For while the tired waves, vainly breaking.
Seem here no painful inch to gain,
Far back, through creeks and inlets making.
Comes silent, flooding in, the main.


But though I want to see a vision as much as anybody, I am out of touch with the company of the credulous. I am with Doubting Thomas. I have no capacity for believing the impossible, and have an entire distrust of dark rooms and magic. People with bees in their bonnets leave me wondering, but cold. I know a man--a most excellent man--whose life is a perfect debauch of visions and revelations. He seems to discover the philosopher's stone every other day. Sometimes it is brown bread that is the way to salvation. If you eat brown bread you will never die, or at any rate you will live until everybody is tired of you. Sometimes it is a new tax or a new sort of bath that is the secret key to the whole contraption. For one period he could talk of nothing but dried milk; for another, acetic acid was the thing. Rub yourself with acetic acid and you would be as invulnerable to the ills of the body as Achilles was after he had been dipped by Thetis in the waters of Styx. The stars tell him anything he wishes to believe, and he can conjure up spirits as easily as another man can order a cab. It is not that he is a fool. In practical affairs he is astonishingly astute. It is that he has an illimitable capacity for belief. He is always on the road to Damascus.
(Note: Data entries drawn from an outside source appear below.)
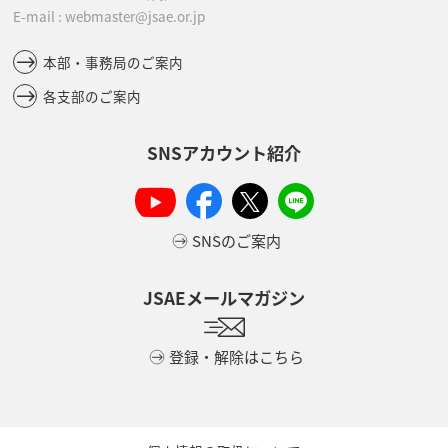
E-mail : webmaster@jsae.or.jp
本部・事務局のご案内
各支部のご案内
SNSアカウント紹介
SNSのご案内
JSAEメールマガジン
登録・解除はこちら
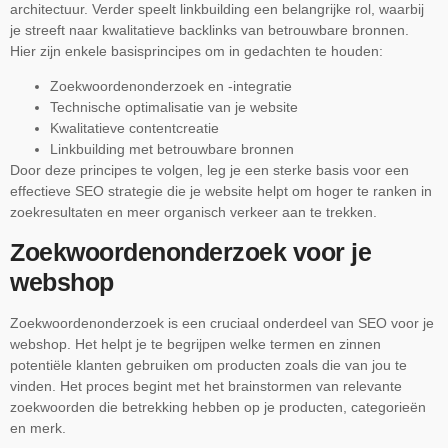
architectuur. Verder speelt linkbuilding een belangrijke rol, waarbij
je streeft naar kwalitatieve backlinks van betrouwbare bronnen.
Hier zijn enkele basisprincipes om in gedachten te houden:
Zoekwoordenonderzoek en -integratie
Technische optimalisatie van je website
Kwalitatieve contentcreatie
Linkbuilding met betrouwbare bronnen
Door deze principes te volgen, leg je een sterke basis voor een
effectieve SEO strategie die je website helpt om hoger te ranken in
zoekresultaten en meer organisch verkeer aan te trekken.
Zoekwoordenonderzoek voor je
webshop
Zoekwoordenonderzoek is een cruciaal onderdeel van SEO voor je
webshop. Het helpt je te begrijpen welke termen en zinnen
potentiële klanten gebruiken om producten zoals die van jou te
vinden. Het proces begint met het brainstormen van relevante
zoekwoorden die betrekking hebben op je producten, categorieën
en merk.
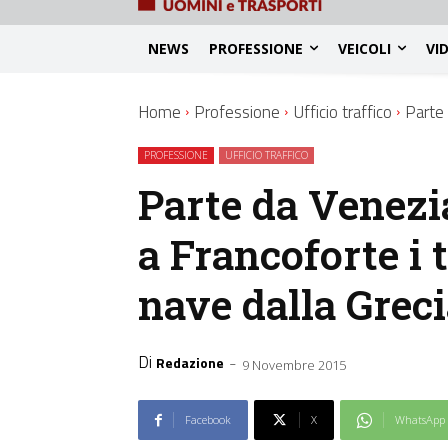
NEWS
PROFESSIONE
VEICOLI
VI
Home
Professione
Ufficio traffico
Parte 
PROFESSIONE
UFFICIO TRAFFICO
Parte da Venezia
a Francoforte i t
nave dalla Grec
Di
-
Redazione
9 Novembre 2015
Facebook
X
WhatsApp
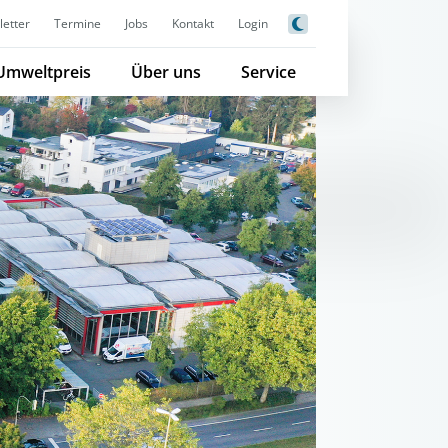
etter
Termine
Jobs
Kontakt
Login
Umweltpreis
Über uns
Service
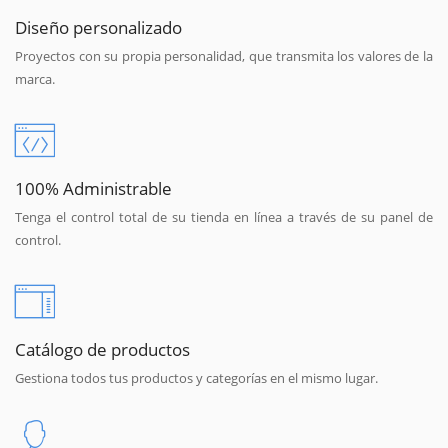
Diseño personalizado
Proyectos con su propia personalidad, que transmita los valores de la
marca.
100% Administrable
Tenga el control total de su tienda en línea a través de su panel de
control.
Catálogo de productos
Gestiona todos tus productos y categorías en el mismo lugar.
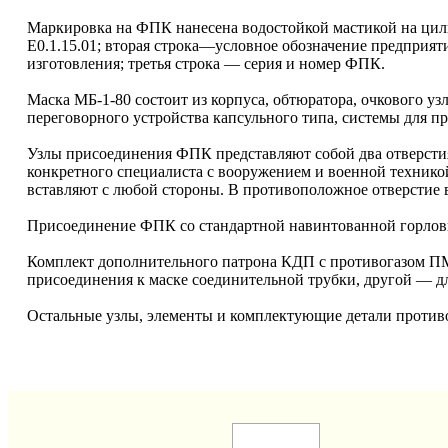
Маркировка на ФПК нанесена водостойкой мастикой на цили
Е0.1.15.01; вторая строка—условное обозначение предприяти
изготовления; третья строка — серия и номер ФПК.
Маска МБ-1-80 состоит из корпуса, обтюратора, очкового уз
переговорного устройства капсульного типа, системы для п
Узлы присоединения ФПК представляют собой два отверстия
конкретного специалиста с вооружением и военной техник
вставляют с любой стороны. В противоположное отверстие 
Присоединение ФПК со стандартной навинтованной горлови
Комплект дополнительного патрона КДП с противогазом ПМ
присоединения к маске соединительной трубки, другой — 
Остальные узлы, элементы и комплектующие детали проти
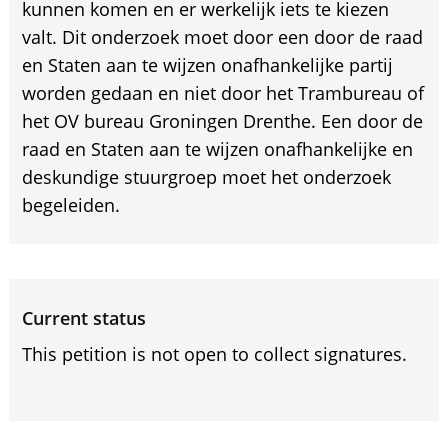
kunnen komen en er werkelijk iets te kiezen
valt. Dit onderzoek moet door een door de raad
en Staten aan te wijzen onafhankelijke partij
worden gedaan en niet door het Trambureau of
het OV bureau Groningen Drenthe. Een door de
raad en Staten aan te wijzen onafhankelijke en
deskundige stuurgroep moet het onderzoek
begeleiden.
Current status
This petition is not open to collect signatures.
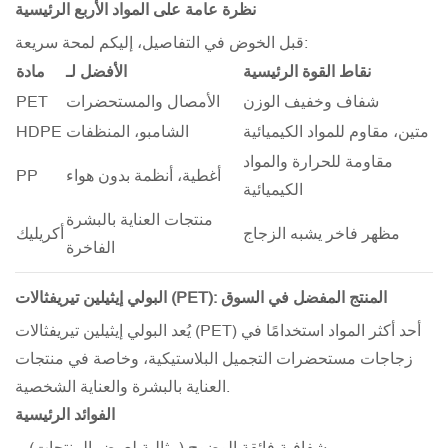
نظرة عامة على المواد الأربع الرئيسية
قبل الخوض في التفاصيل، إليكم لمحة سريعة:
نقاط القوة الرئيسية
الأفضل لـ
مادة
شفاف وخفيف الوزن
الأمصال والمستحضرات
PET
متين، مقاوم للمواد الكيميائية
الشامبو، المنظفات
HDPE
مقاومة للحرارة والمواد
أغطية، أنظمة بدون هواء
PP
الكيميائية
منتجات العناية بالبشرة
مظهر فاخر يشبه الزجاج
أكريليك
الفاخرة
البولي إيثيلين تيريفثالات (PET): المنتج المفضل في السوق
يُعد البولي إيثيلين تيريفثالات (PET) أحد أكثر المواد استخدامًا في
زجاجات مستحضرات التجميل البلاستيكية، وخاصة في منتجات
العناية بالبشرة والعناية الشخصية.
الفوائد الرئيسية
شفافية فائقة الوضوح (مثالية لعرض المنتجات)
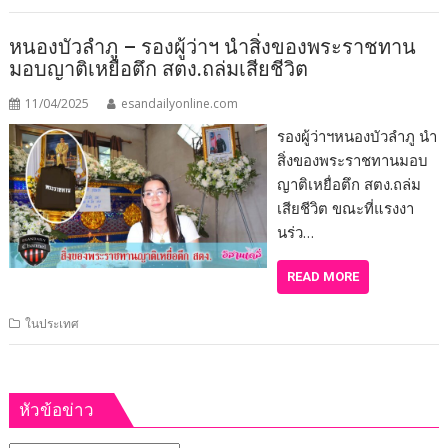
หนองบัวลำภู – รองผู้ว่าฯ นำสิ่งของพระราชทาน
มอบญาติเหยื่อตึก สตง.ถล่มเสียชีวิต
11/04/2025
esandailyonline.com
รองผู้ว่าฯหนองบัวลำภู นำ
สิ่งของพระราชทานมอบ
ญาติเหยื่อตึก สตง.ถล่ม
เสียชีวิต ขณะที่แรงงา
นร่ว…
READ MORE
ในประเทศ
หัวข้อข่าว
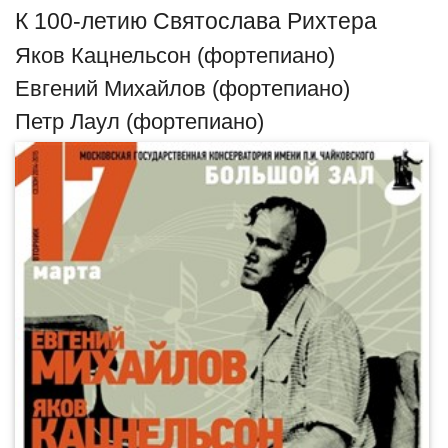
К 100-летию Святослава Рихтера
Яков Кацнельсон (фортепиано)
Евгений Михайлов (фортепиано)
Петр Лаул (фортепиано)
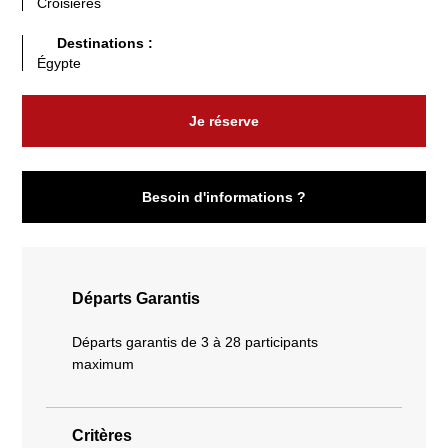
Croisières
Destinations :
Égypte
Je réserve
Besoin d'informations ?
Départs Garantis
Départs garantis de 3 à 28 participants
maximum
Critères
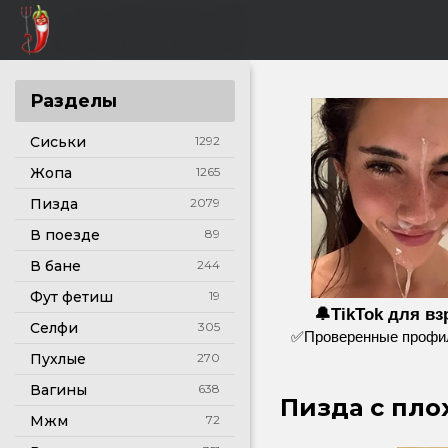
Разделы
Сиськи
1292
Жопа
1265
Пизда
2079
В поезде
89
В бане
244
Фут фетиш
19
🔔TikTok для в
Селфи
305
✅Проверенные профил
Пухлые
270
Вагины
638
Пизда с пло
Мжм
72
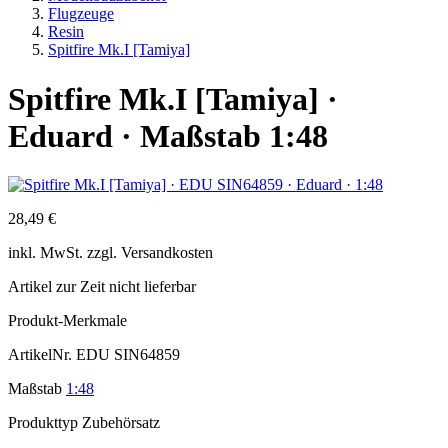
Flugzeuge
Resin
Spitfire Mk.I [Tamiya]
Spitfire Mk.I [Tamiya] ·
Eduard · Maßstab 1:48
28,49 €
inkl.
MwSt. zzgl.
Versandkosten
Artikel zur Zeit nicht lieferbar
Produkt-Merkmale
ArtikelNr.
EDU SIN64859
Maßstab
1:48
Produkttyp
Zubehörsatz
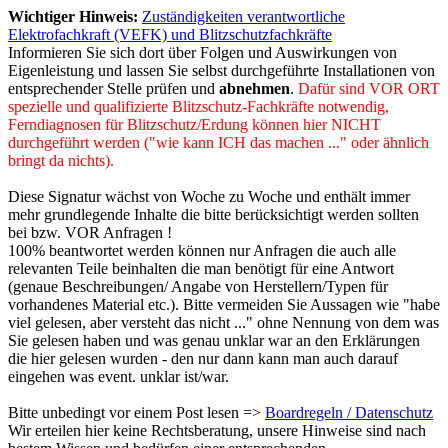
Wichtiger Hinweis:
Zuständigkeiten verantwortliche
Elektrofachkraft (VEFK) und Blitzschutzfachkräfte
Informieren Sie sich dort über Folgen und Auswirkungen von
Eigenleistung und lassen Sie selbst durchgeführte Installationen von
entsprechender Stelle prüfen und
abnehmen
.
Dafür sind VOR ORT
spezielle und qualifizierte Blitzschutz-Fachkräfte notwendig,
Ferndiagnosen für Blitzschutz/Erdung können hier NICHT
durchgeführt werden ("wie kann ICH das machen ..." oder ähnlich
bringt da nichts).
Diese Signatur wächst von Woche zu Woche und enthält immer
mehr grundlegende Inhalte die bitte berücksichtigt werden sollten
bei bzw. VOR Anfragen !
100% beantwortet werden können nur Anfragen die auch alle
relevanten Teile beinhalten die man benötigt für eine Antwort
(genaue Beschreibungen/ Angabe von Herstellern/Typen für
vorhandenes Material etc.). Bitte vermeiden Sie Aussagen wie "habe
viel gelesen, aber versteht das nicht ..." ohne Nennung von dem was
Sie gelesen haben und was genau unklar war an den Erklärungen
die hier gelesen wurden - den nur dann kann man auch darauf
eingehen was event. unklar ist/war.
Bitte unbedingt vor einem Post lesen =>
Boardregeln / Datenschutz
Wir erteilen hier keine Rechtsberatung, unsere Hinweise sind nach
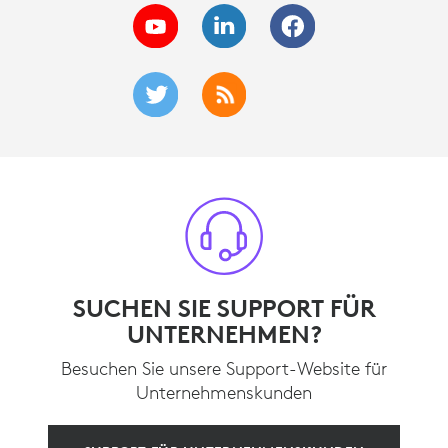
SUCHEN SIE SUPPORT FÜR
UNTERNEHMEN?
Besuchen Sie unsere Support-Website für
Unternehmenskunden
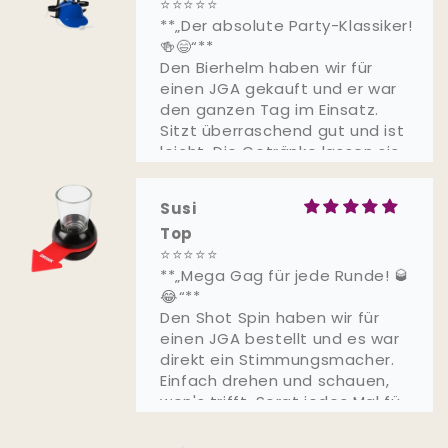
⭐⭐⭐⭐⭐
**„Der absolute Party-Klassiker!
🍻😄“**
Den Bierhelm haben wir für
einen JGA gekauft und er war
den ganzen Tag im Einsatz.
Sitzt überraschend gut und ist
leicht. Die Getränke lassen sich
problemlos anschließen und er
macht jede Party einfach noch
Susi
lustiger. Für JGAs oder Festivals
Top
eine klare Empfehlung!
⭐⭐⭐⭐⭐
**„Mega Gag für jede Runde! 🥃
😂“**
Den Shot Spin haben wir für
einen JGA bestellt und es war
direkt ein Stimmungsmacher.
Einfach drehen und schauen,
wen's trifft. Sorgt jedes Mal für
Gelächter. Ist stabil
verarbeitet und funktioniert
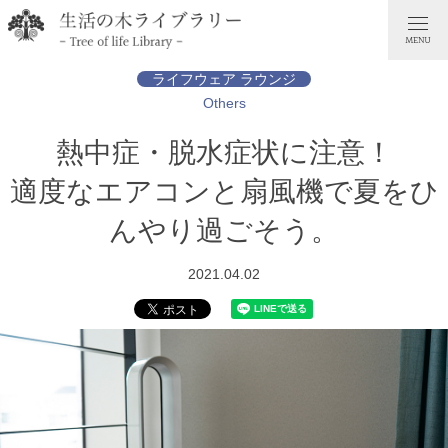
ライフウェア ラウンジ
Others
熱中症・脱水症状に注意！
適度なエアコンと扇風機で夏をひ
んやり過ごそう。
2021.04.02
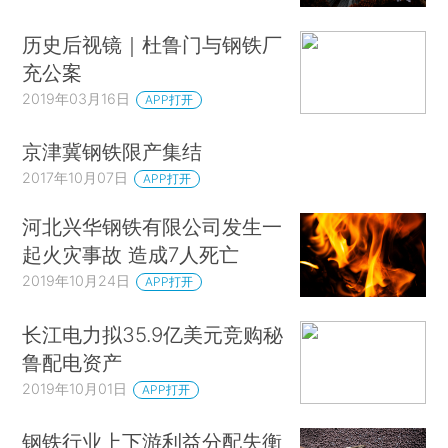
历史后视镜｜杜鲁门与钢铁厂
充公案
2019年03月16日
APP打开
京津冀钢铁限产集结
2017年10月07日
APP打开
河北兴华钢铁有限公司发生一
起火灾事故 造成7人死亡
2019年10月24日
APP打开
长江电力拟35.9亿美元竞购秘
鲁配电资产
2019年10月01日
APP打开
钢铁行业上下游利益分配失衡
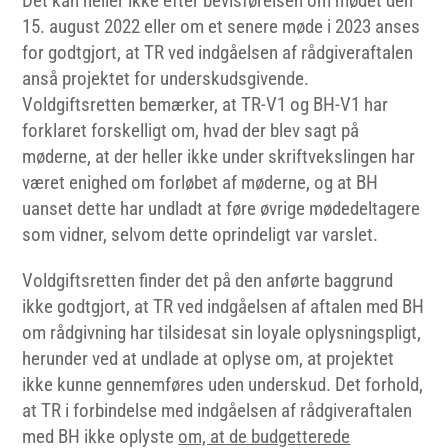
Det kan heller ikke efter bevisførelsen om mødet den
15. august 2022 eller om et senere møde i 2023 anses
for godtgjort, at TR ved indgåelsen af rådgiveraftalen
anså projektet for underskudsgivende.
Voldgiftsretten bemærker, at TR-V1 og BH-V1 har
forklaret forskelligt om, hvad der blev sagt på
møderne, at der heller ikke under skriftvekslingen har
været enighed om forløbet af møderne, og at BH
uanset dette har undladt at føre øvrige mødedeltagere
som vidner, selvom dette oprindeligt var varslet.
Voldgiftsretten finder det på den anførte baggrund
ikke godtgjort, at TR ved indgåelsen af aftalen med BH
om rådgivning har tilsidesat sin loyale oplysningspligt,
herunder ved at undlade at oplyse om, at projektet
ikke kunne gennemføres uden underskud. Det forhold,
at TR i forbindelse med indgåelsen af rådgiveraftalen
med BH ikke oplyste
om, at de budgetterede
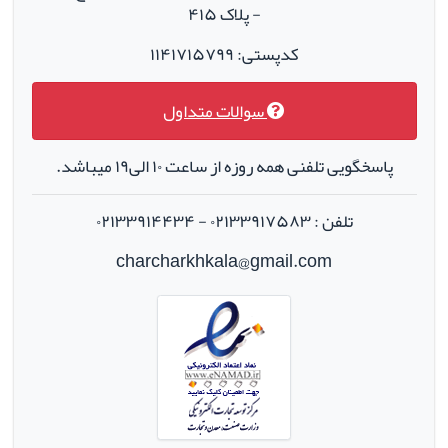
- پلاک ۴۱۵
کدپستی: ۱۱۴۱۷۱۵۷۹۹
سوالات متداول
پاسخگویی تلفنی همه روزه از ساعت ۱۰ الی۱۹ میباشد.
تلفن : ۰۲۱۳۳۹۱۷۵۸۳ - ۰۲۱۳۳۹۱۴۴۳۴
charcharkhkala@gmail.com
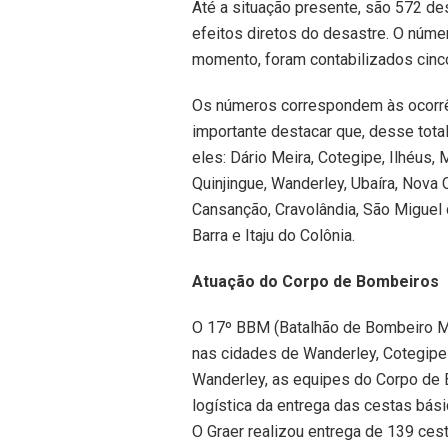
Até a situação presente, são 572 d
efeitos diretos do desastre. O númer
momento, foram contabilizados cinco
Os números correspondem às ocorrên
importante destacar que, desse tota
eles: Dário Meira, Cotegipe, Ilhéus,
Quinjingue, Wanderley, Ubaíra, Nova 
Cansanção, Cravolândia, São Miguel
Barra e Itaju do Colônia.
Atuação do Corpo de Bombeiros
O 17º BBM (Batalhão de Bombeiro Mi
nas cidades de Wanderley, Cotegip
Wanderley, as equipes do Corpo de B
logística da entrega das cestas bás
O Graer realizou entrega de 139 ces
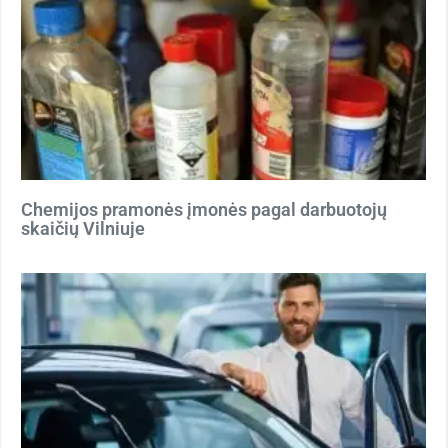
Chemijos pramonės įmonės pagal darbuotojų
skaičių Vilniuje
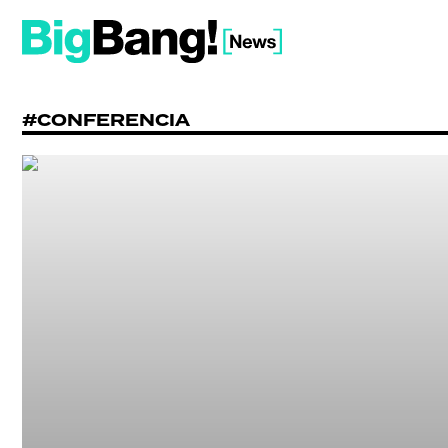
#CONFERENCIA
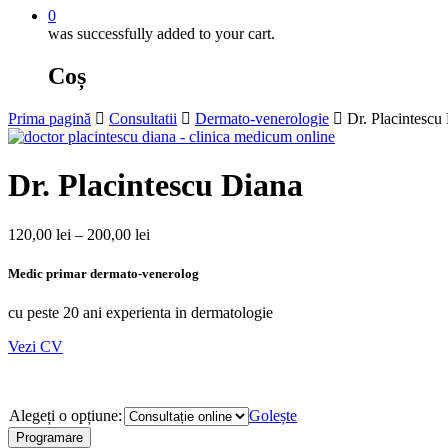
0
was successfully added to your cart.
Coș
Prima pagină
Consultatii
Dermato-venerologie
Dr. Placintescu
Dr. Placintescu Diana
120,00
lei
–
200,00
lei
Medic primar dermato-venerolog
cu peste 20 ani experienta in dermatologie
Vezi CV
Alegeți o opțiune:
Golește
Programare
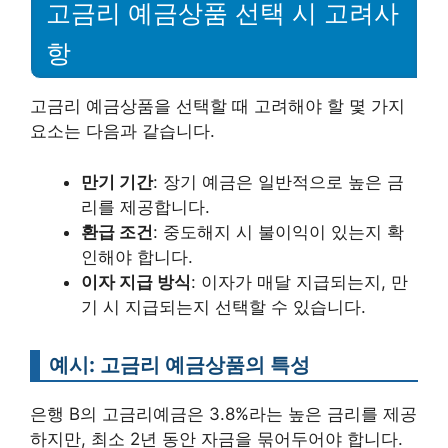
고금리 예금상품 선택 시 고려사
항
고금리 예금상품을 선택할 때 고려해야 할 몇 가지
요소는 다음과 같습니다.
만기 기간
: 장기 예금은 일반적으로 높은 금
리를 제공합니다.
환급 조건
: 중도해지 시 불이익이 있는지 확
인해야 합니다.
이자 지급 방식
: 이자가 매달 지급되는지, 만
기 시 지급되는지 선택할 수 있습니다.
예시: 고금리 예금상품의 특성
은행 B의 고금리예금은 3.8%라는 높은 금리를 제공
하지만, 최소 2년 동안 자금을 묶어두어야 합니다.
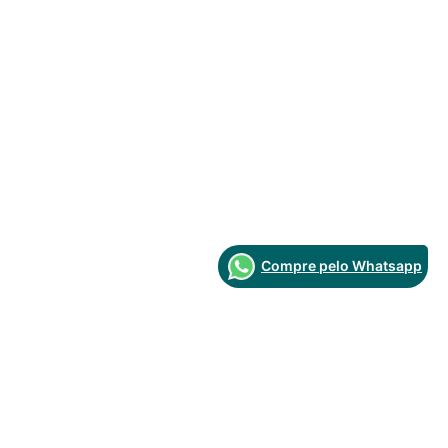
Compre pelo Whatsapp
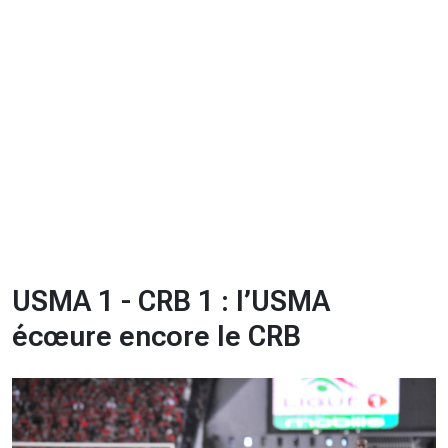
CHRONO
Vidéos
Fil d'actualités
La var
Version PDF
Politique de confidentialité
USMA 1 - CRB 1 : l’USMA
écœure encore le CRB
For my part I am content to wait. I am for Wordsworth's creed of "wise passiveness." I should as soon think of reading my destiny on the sole of my boot as in the palm of my hand. The one would be just as illuminating as the other. It would tell me what I chose to make it tell me. That and no more. And so with the stars. People who pretend to read the riddle of our affairs in the pageant of the stars are deceiving themselves or are trying to deceive others. They are giving their own little fancies the sanction of the universe. The butterfly that I see flitting about in the sunshine outside might as well read the European war as a comment on its aimless little life. The stars do not chatter about us, but they have a balm for us if we will be silent. The "huge and thoughtful night" speaks a language simple, august, universal.

It is one of the smaller consolations of the war that it has given us in London a chance of hearing that language. The lamps of the street are blotted out, and the lamps above are visible. Five nights of the week all the year round I take the last bus that goes northward from the City, and from the back seat on the top I watch the great procession of the stars. It is the most astonishing spectacle offered to men. Emerson said that if we only saw it once in a hundred years we should spend years in preparing for the vision. It is hung out for us every night, and we hardly give it a glance. And yet it is well worth glancing at. It is the best corrective for this agitated little mad-house in which we dwell and quarrel and fight and die. It gives us a new scale of measurement and a new order of ideas. Even the war seems only a local affair of some ill-governed asylum in the presence of this ordered march of illimitable worlds. I do not worry about the vision; I do not badger the stars to give me their views about the war. It is enough to see and feel and be silent.

And now I hope Althea will waste no more postage stamps in sending me her desecrating gibberish.